Exercise goal: Each line from the one that holds "Page size: 1500x1125." to the end of the records is to be retyped exactly. Pictures are not part of the copy.

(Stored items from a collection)
Segment Open

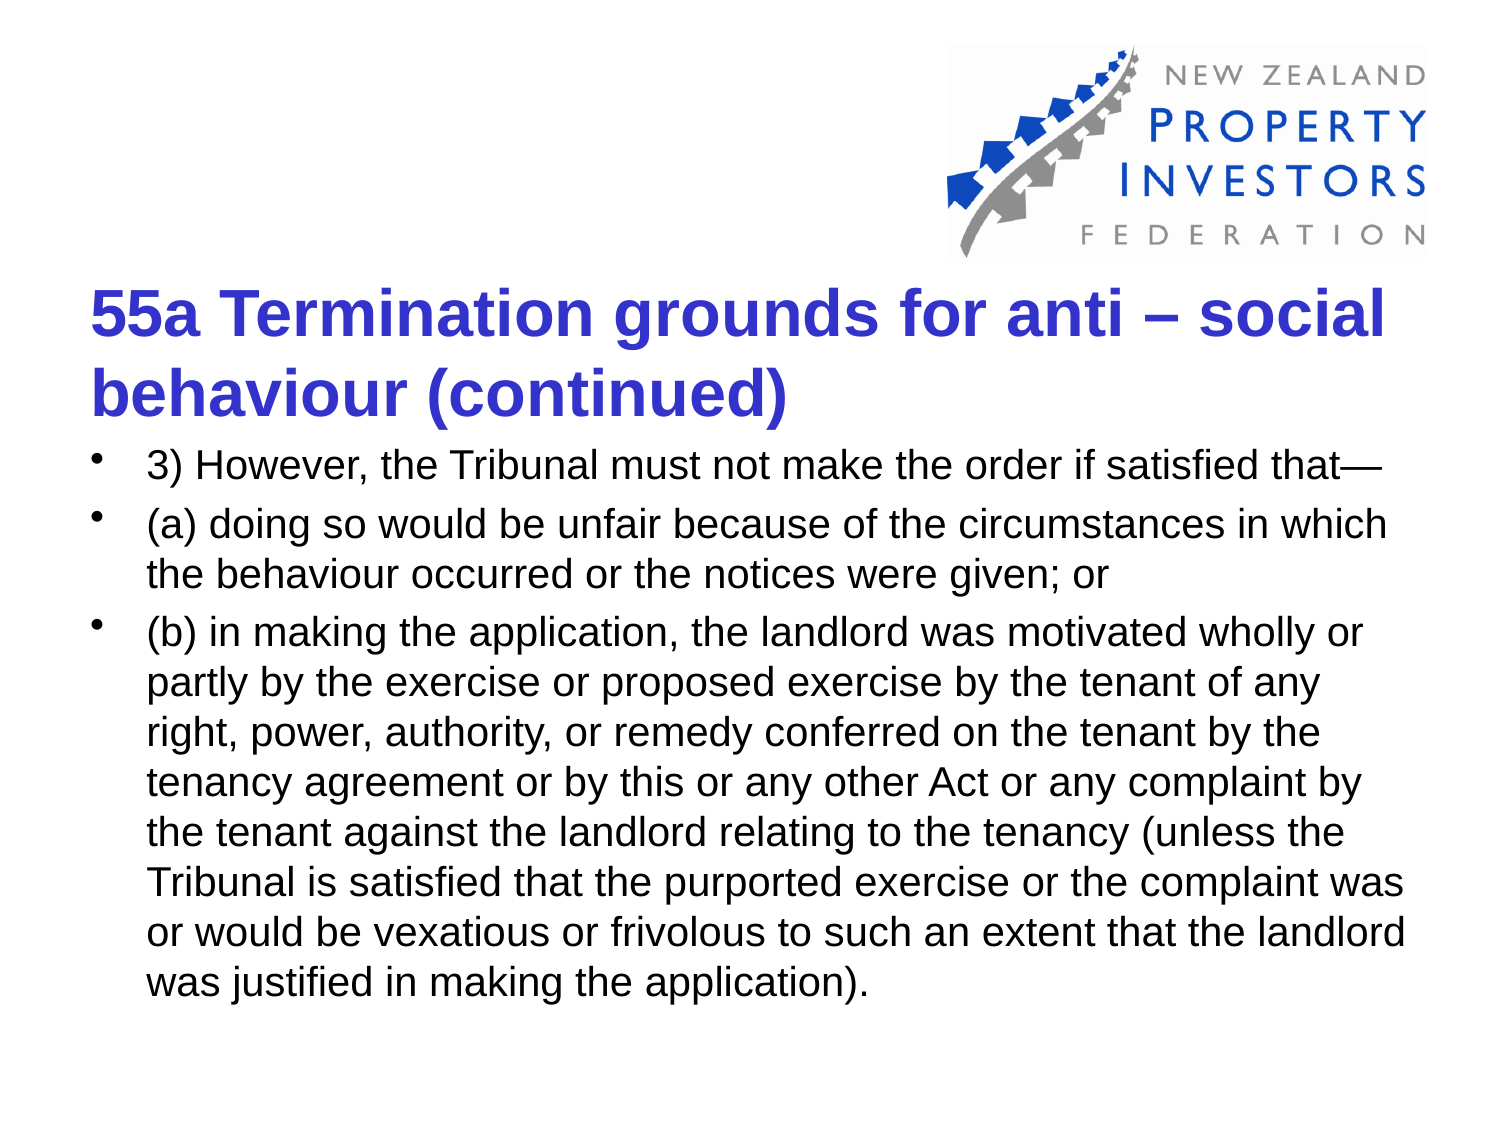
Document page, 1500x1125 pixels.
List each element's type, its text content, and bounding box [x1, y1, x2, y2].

list 55a Termination grounds for anti – social behaviour (continued) 3) However, the Tribunal must not make the order if satisfied that— (a) doing so would be unfair because of the circumstances in which the behaviour occurred or the notices were given; or (b) in making the application, the landlord was motivated wholly or partly by the exercise or proposed exercise by the tenant of any right, power, authority, or remedy conferred on the tenant by the tenancy agreement or by this or any other Act or any complaint by the tenant against the landlord relating to the tenancy (unless the Tribunal is satisfied that the purported exercise or the complaint was or would be vexatious or frivolous to such an extent that the landlord was justified in making the application). [74, 262, 1426, 1006]
picture [946, 44, 1426, 258]
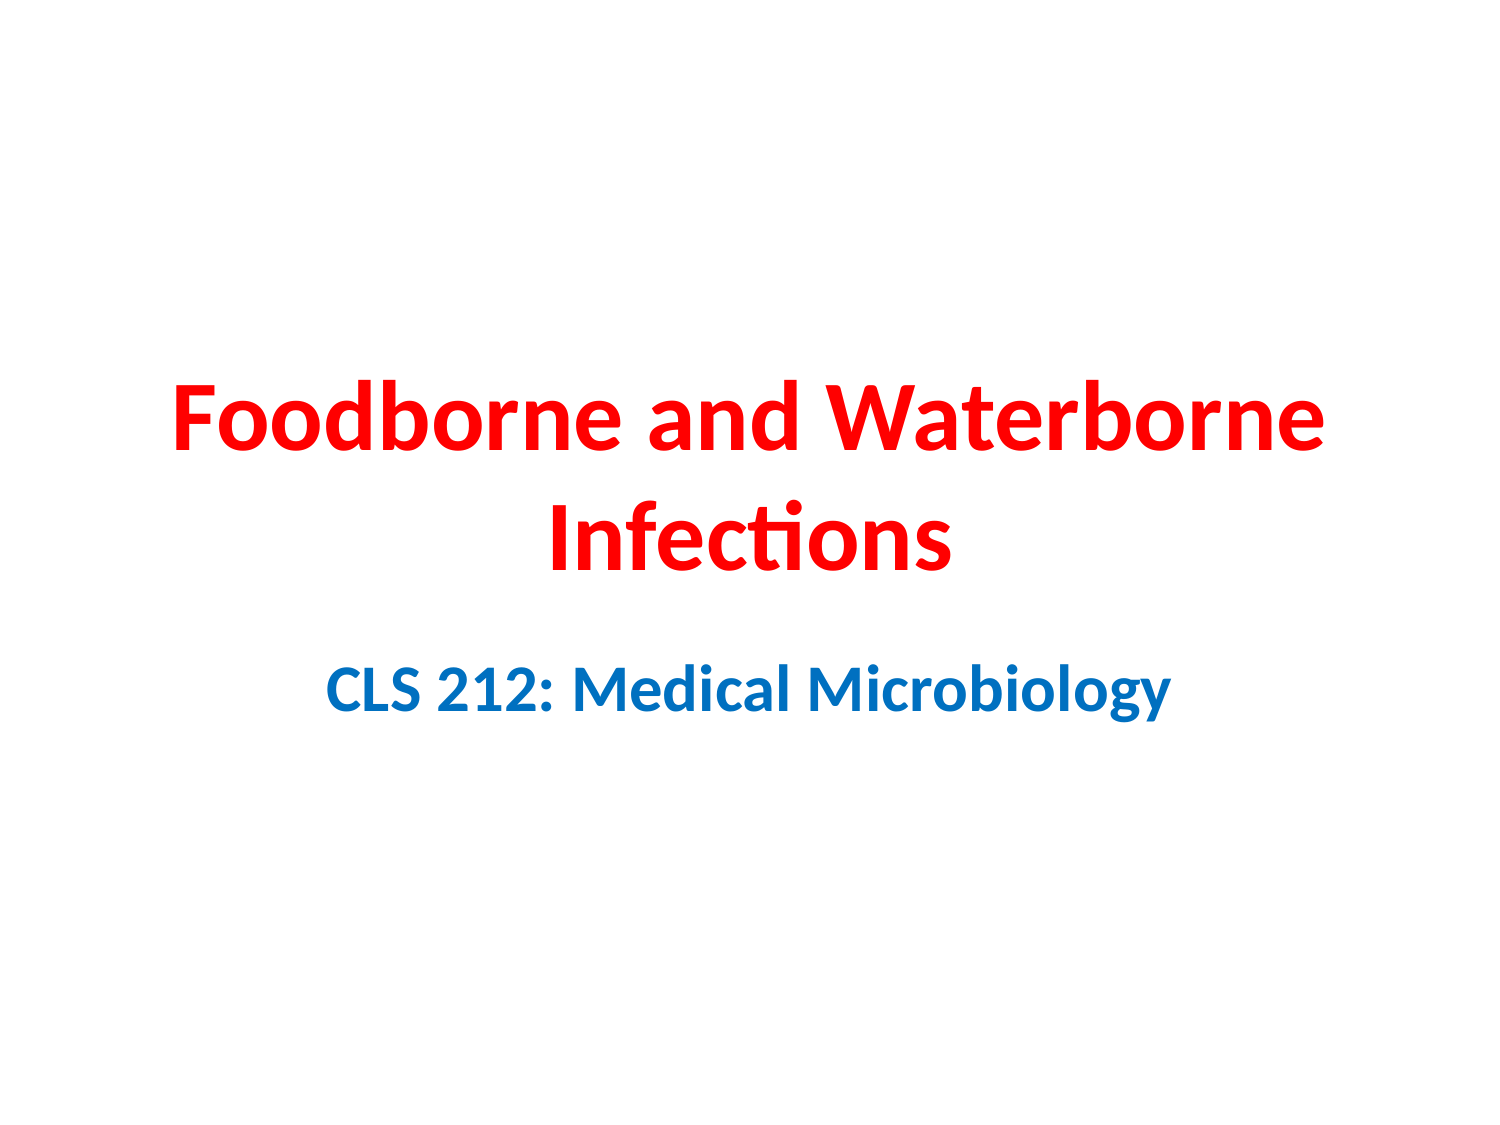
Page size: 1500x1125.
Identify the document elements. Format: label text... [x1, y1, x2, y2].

subtitle CLS 212: Medical Microbiology [225, 637, 1275, 925]
title Foodborne and Waterborne Infections [112, 349, 1388, 591]
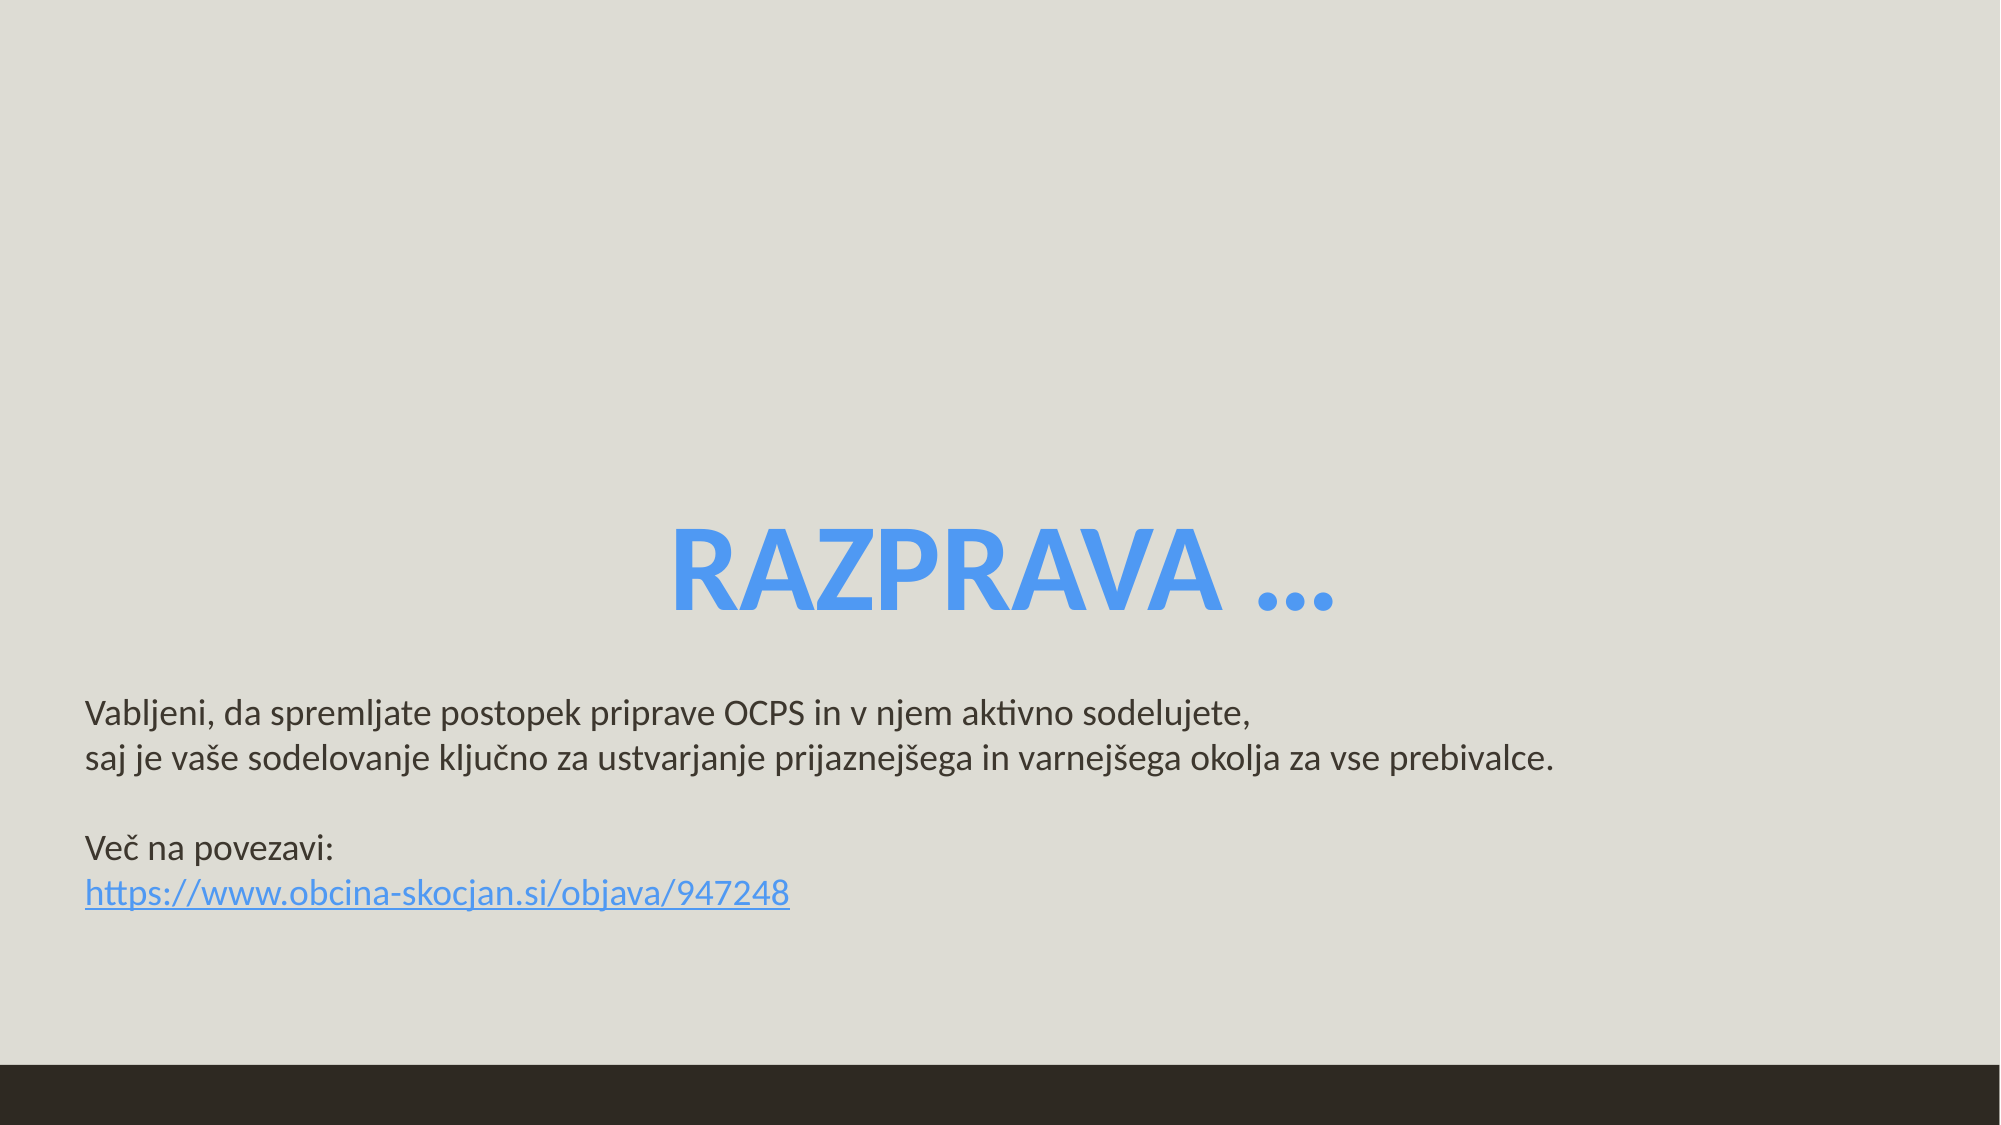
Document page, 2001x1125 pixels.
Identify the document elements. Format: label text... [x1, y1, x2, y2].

Segment Closed

Response:
Page size: 1500x1125.
Identify the document elements. Format: label text... [x1, y1, x2, y2].

subtitle CLS 212: Medical Microbiology [225, 637, 1275, 925]
title Foodborne and Waterborne Infections [112, 349, 1388, 591]
Document page, 2001x1125 pixels.
Identify the document elements. Format: label text... [x1, y1, x2, y2].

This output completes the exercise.